Irvan José Pérez improvisa la estrofa de una décima -canción popular canaria- mientras recorremos en coche el devastado delta del Mississippi: "Katrina, la cochina, se llevó todo lo que había. No dejó ni un migajón de pan para el pobrecito que aquí vivía". Pérez no aparenta sus 84 años y tampoco nadie diría que, desde hace más de dos siglos, su familia ha vivido en el sur de Luisiana, a veinte minutos en coche de Nueva Orleans. Habla un español casi perfecto, con total acento canario, y es conocido como cantador de décimas.

"Cuando yo era niño, es todo lo que se hablaba -explica-. Si venía un vendedor que no sabía español, no vendía nada (...) Una tía mía perdió el novio que se había echado en la ciudad porque él sólo hablaba inglés y no supo explicarle por qué un día no pudo ir a buscarla". Pérez forma parte de la comunidad conocida como los isleños, descendientes de los aproximadamente 2.500 canarios que fueron llevados a Luisiana entre 1778 y 1783 cuando esta parte de América del Norte pertenecía a España. Allí les dieron tierras para dedicarse a la agricultura. Un objetivo adicional era que estos colonos españoles sirvieran de barrera frente a la Luisiana controlada por los británicos. Los canarios participaron también como soldados en la guerra de la Independencia de Estados Unidos contra los británicos y en la posterior contienda de 1814. Son, pues, unos canarios que pueden presumir de patriotas estadounidenses de primera hora.

Estos inmigrantes poblaron sobre todo la parroquia de San Bernardo (Saint Bernard Parish). En lugar de condado, España impuso en Luisiana el término parroquia, que se ha mantenido hasta ahora. Es la zona del delta del Mississippi fronteriza con Nueva Orleans por el este y sudeste. Por aquí entró la marea del Katrina - una ola de ocho metros- que lo arrasó todo. De los 67.000 habitantes previos al huracán, sólo han vuelto unos 20.000. La inmensa mayoría vive en tráilers vivienda facilitados por el Estado mientras rehacen sus casas.

Pérez es un tesoro cultural viviente, fruto de la tradición oral. Pertenece a una generación que se extingue. Los isleños sobrevivieron durante mucho tiempo con una economía de pura subsistencia, adaptada a los avatares cambiantes. Domesticaron animales, cultivaron caña de azúcar, se dedicaron a la caza, fueron tramperos en busca de pieles, pescadores.
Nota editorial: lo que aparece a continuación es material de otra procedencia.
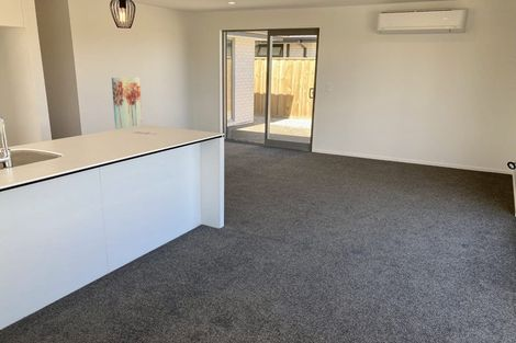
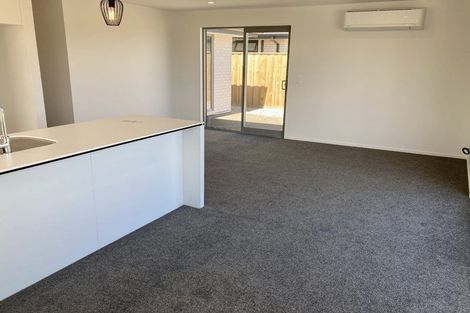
- wall art [111,77,143,130]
La presencia de los canarios atrajo luego a otros inmigrantes españoles, incluidas varias familias catalanas como los Mas, los Feliu, los Robert. Centenares de miles de habitantes de Luisiana tienen ancestros españoles. Por desgracia, incluso en el núcleo de Saint Bernard son contados los jóvenes que conservan el español de sus abuelos.

Bill Hyland, historiador y director del complejo museístico Los Isleños -destrozado por el ciclón-, está entre quienes luchan por mantener el legado cultural. Ha hecho investigaciones en Canarias y la Península para saber más de los colonos. "Cuando yo era pequeño se podía encontrar a gente mayor que no hablaba ni una palabra de inglés - afirma-. La presencia española estaba viva. Era una gran experiencia para mí ver que vivían de forma distinta a la del resto de la sociedad urbanizada. Eran muy hospitalarios. Se tomaban como un insulto que rechazaras su invitación a comer unas tortas. Como en Canarias. Como en España".
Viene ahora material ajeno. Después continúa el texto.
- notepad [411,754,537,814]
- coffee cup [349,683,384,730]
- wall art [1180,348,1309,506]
La huella demográfica española en Luisiana va más allá de los canarios. En New Iberia, en el oeste del estado, se instalaron en la misma época un millar de malagueños. Las autoridades coloniales españolas ejercieron una influencia muy duradera en ámbitos como la arquitectura -el uso de la piedra en lugar de la madera-, la agricultura, los mercados, las normas higiénicas y hasta el diseño de los cementerios -tumbas elevadas, en vez de bajo tierra-. "Pero en Nueva Orleans les gusta más decir que son franceses que españoles, ya sabes, Napoleón, la grandeur",bromea Hyland. El historiador está convencido de que "gracias a España, Luisiana pudo mantener durante los siglos XIX y XX su identidad cultural diferente del resto de Estados Unidos". Respecto al futuro de Saint Bernard y de los canarios, Hyland es optimista: "Lo alentador es que vemos volver a muchos. Están muy ligados a esta tierra".
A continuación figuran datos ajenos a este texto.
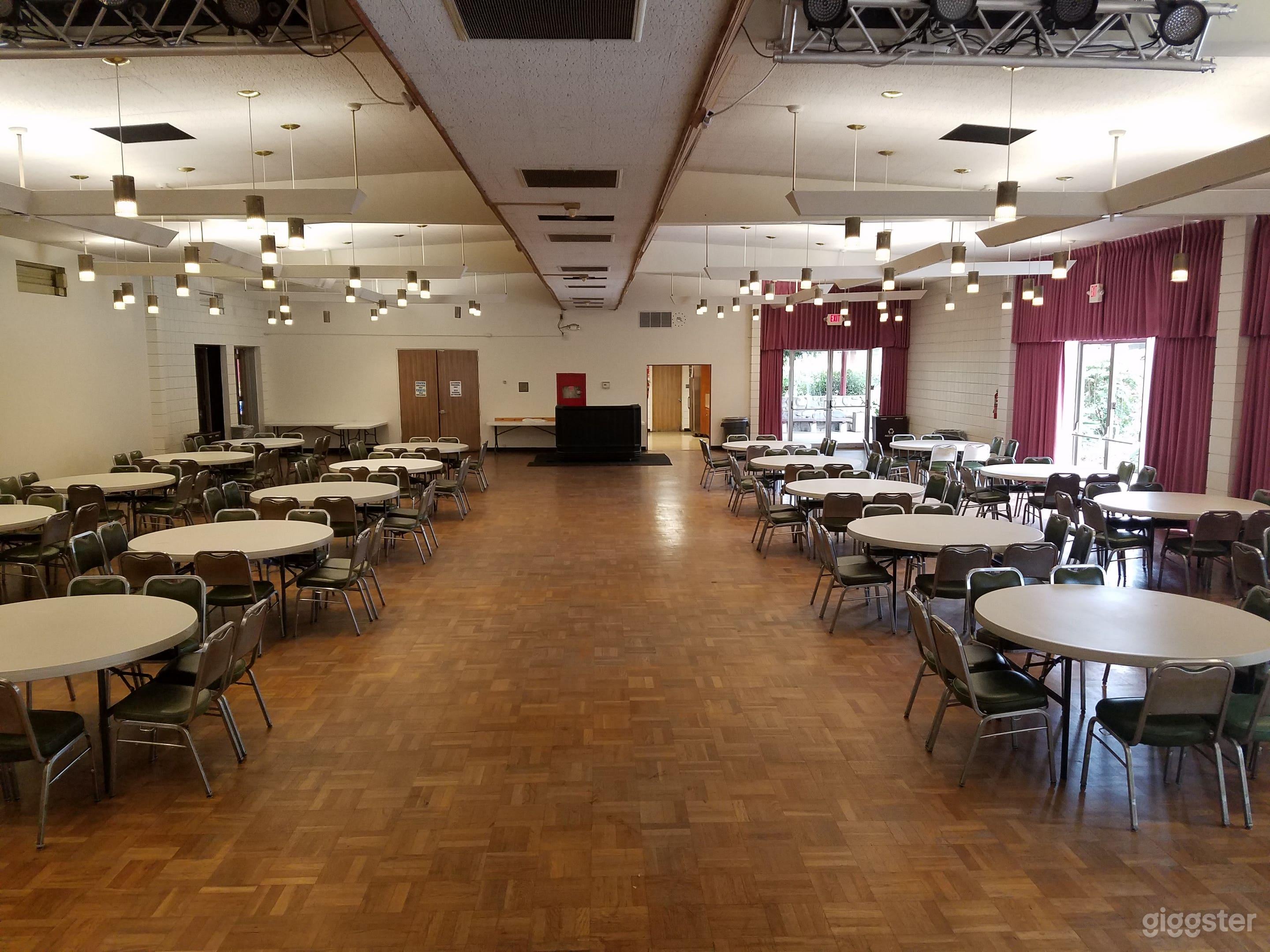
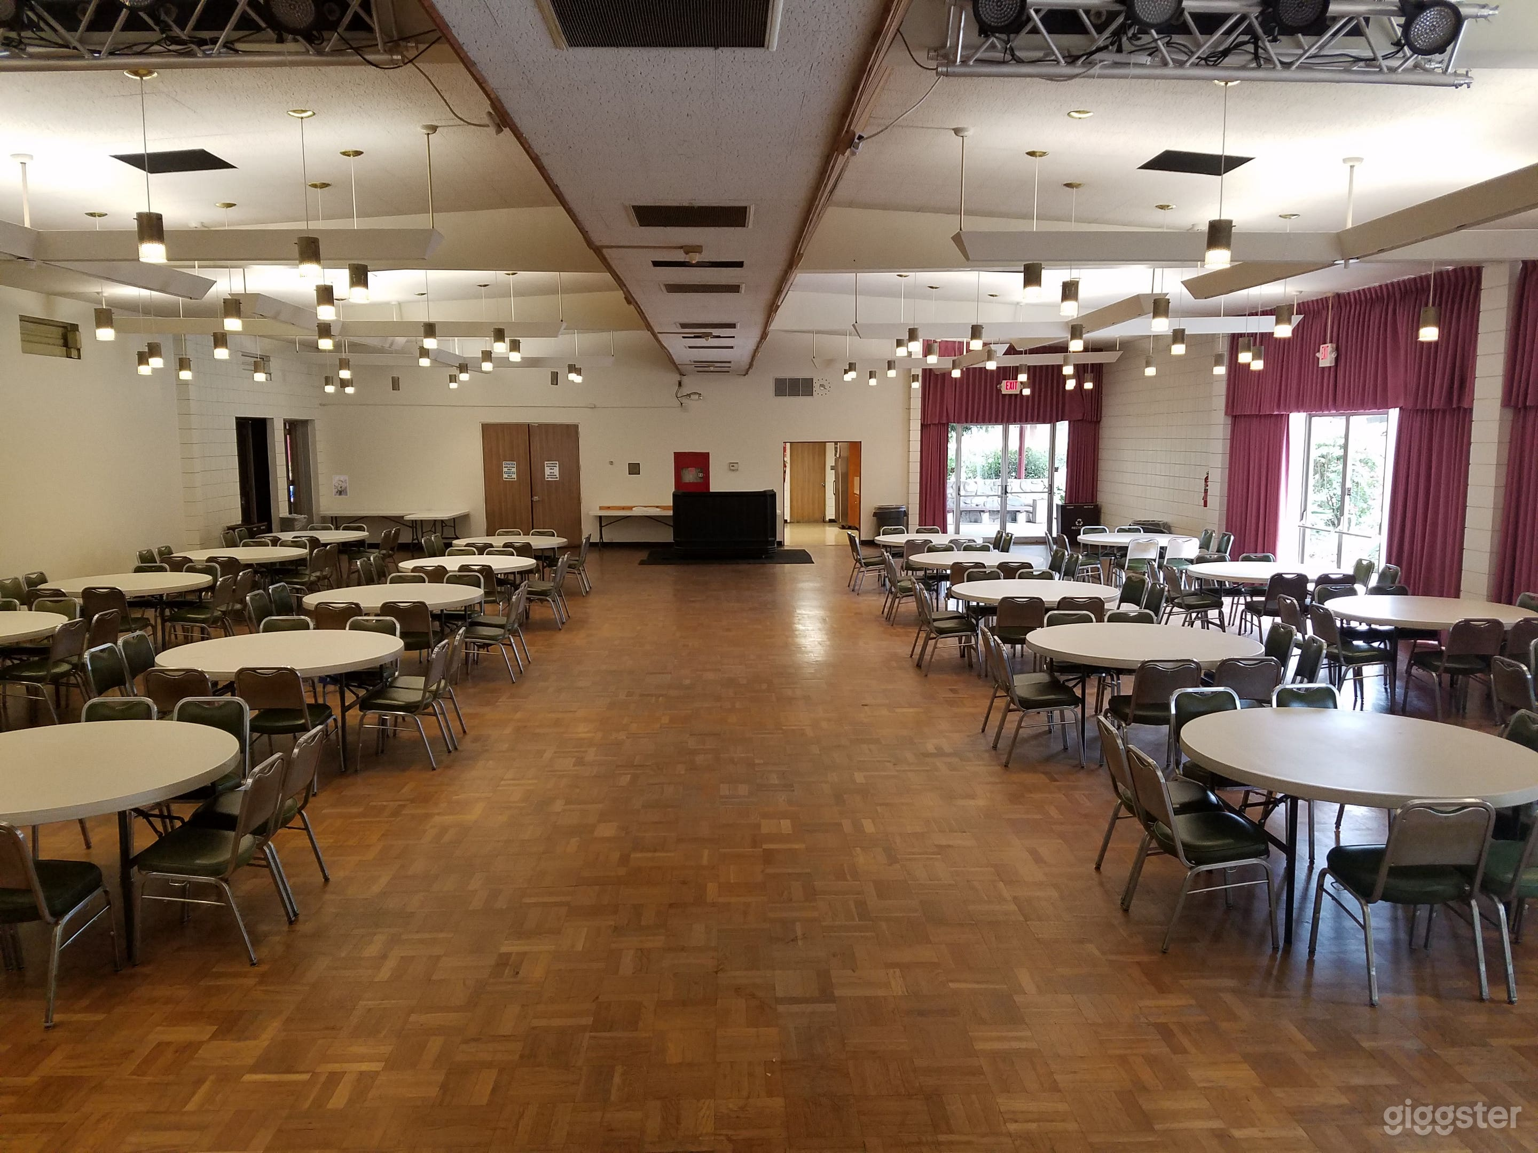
+ wall art [332,475,349,497]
Los canarios de Saint Bernard formaron una sociedad patriarcal, solidaria y de gran respeto hacia sus mayores. Se consideran todos primos. Ese espíritu se aprecia cuando se interesan por el destino de familiares y amigos tras el éxodo causado por el Katrina. El sentido del honor es muy importante, como dice la décima que canta Irvan Pérez: "Si pierdes el reloj, otro puedes hallar. Pero una mancha negra en tu nombre nunca más se puede borrar".